Portuguese pianist Maria Joao Pires has always been admirably keen to break down the traditional formats of classical concerts. Whether she fully succeeds is, however, open to dispute.
This particular concert, in which Pires shared the platform with tenor Rufus Müller and the Brodsky Quartet, was originally envisioned as the first of a series to programme newly commissioned tributes to Schubert alongside a selection of his own works. The new pieces were eventually dropped, however, in favour of an all-Schubert programme, carefully constructed to examine intimations of mortality within his music.

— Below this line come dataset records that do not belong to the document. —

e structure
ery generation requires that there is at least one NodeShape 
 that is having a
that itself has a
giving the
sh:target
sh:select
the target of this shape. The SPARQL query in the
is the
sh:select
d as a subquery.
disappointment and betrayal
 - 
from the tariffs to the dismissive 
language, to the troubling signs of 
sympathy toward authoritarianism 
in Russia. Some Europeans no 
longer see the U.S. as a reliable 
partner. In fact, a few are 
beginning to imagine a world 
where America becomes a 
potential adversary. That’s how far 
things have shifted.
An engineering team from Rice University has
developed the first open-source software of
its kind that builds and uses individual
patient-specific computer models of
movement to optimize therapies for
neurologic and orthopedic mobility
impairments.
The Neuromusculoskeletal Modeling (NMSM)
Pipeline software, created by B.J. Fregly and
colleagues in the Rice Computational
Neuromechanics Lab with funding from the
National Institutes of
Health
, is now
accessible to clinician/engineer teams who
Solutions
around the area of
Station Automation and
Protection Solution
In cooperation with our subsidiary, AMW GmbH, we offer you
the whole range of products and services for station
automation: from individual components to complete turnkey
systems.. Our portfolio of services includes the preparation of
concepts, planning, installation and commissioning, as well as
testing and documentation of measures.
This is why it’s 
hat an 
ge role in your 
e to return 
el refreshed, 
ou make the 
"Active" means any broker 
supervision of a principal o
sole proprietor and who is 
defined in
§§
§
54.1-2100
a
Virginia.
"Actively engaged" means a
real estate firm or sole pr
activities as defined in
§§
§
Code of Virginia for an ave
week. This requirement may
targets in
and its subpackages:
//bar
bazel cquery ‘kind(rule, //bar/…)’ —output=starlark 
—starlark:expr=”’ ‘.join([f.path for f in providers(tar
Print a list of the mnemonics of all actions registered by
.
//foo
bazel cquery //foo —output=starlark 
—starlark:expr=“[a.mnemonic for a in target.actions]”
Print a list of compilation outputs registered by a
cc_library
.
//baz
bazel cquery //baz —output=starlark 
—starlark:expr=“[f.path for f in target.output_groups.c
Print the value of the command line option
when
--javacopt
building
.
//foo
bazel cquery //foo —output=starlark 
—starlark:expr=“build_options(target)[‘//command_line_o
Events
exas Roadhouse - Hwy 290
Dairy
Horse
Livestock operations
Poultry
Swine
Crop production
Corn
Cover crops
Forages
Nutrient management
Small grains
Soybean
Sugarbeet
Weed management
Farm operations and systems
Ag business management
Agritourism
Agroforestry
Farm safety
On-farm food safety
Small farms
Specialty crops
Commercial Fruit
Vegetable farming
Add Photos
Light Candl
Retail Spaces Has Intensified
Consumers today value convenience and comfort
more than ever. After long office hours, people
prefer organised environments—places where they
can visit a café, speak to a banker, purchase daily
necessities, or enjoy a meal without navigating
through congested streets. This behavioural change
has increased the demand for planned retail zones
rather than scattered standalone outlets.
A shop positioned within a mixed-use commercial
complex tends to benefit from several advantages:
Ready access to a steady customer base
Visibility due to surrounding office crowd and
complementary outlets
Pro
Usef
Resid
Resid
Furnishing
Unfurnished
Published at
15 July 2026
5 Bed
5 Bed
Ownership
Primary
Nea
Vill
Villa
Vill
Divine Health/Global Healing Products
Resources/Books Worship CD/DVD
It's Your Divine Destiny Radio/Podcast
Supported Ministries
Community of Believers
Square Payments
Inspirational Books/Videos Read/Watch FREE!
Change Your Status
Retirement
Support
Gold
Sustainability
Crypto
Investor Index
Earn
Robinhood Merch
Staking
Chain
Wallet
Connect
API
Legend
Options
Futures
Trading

Pires aimed to present the idea of the chamber concert as a kind of informal musical get-together between friends, though it was all too self-consciously done. When she played her solos, some of the other performers draped themselves over chairs in attitudes of rapt attentiveness. Pires did not, however, hang around to listen to anyone else; when the Brodskys played the C minor Quartettsatz and the Death and the Maiden Quartet, they did so alone.
The Brodskys were also playing with a guest leader, Priya Mitchell, whose intonation was excruciating in the Quartettsatz. Fortunately, she had settled somewhat by the end of the evening, and Death and the Maiden was delivered with bleak intensity. Müller, a fine lieder singer, held the audience spellbound with his hushed performance of Litanei auf das Fest aller Seelen, though some of the other songs, notably Der Zwerg, lay fractionally too low for him. Either as accompanist or soloist, Pires remains outstanding in Schubert, combining deep sensitivity with just the requisite streak of emotional toughness. Despite the onstage faffing, she achieved levels of poetic sensitivity in the Impromptus in F minor and A flat that have been matched by few.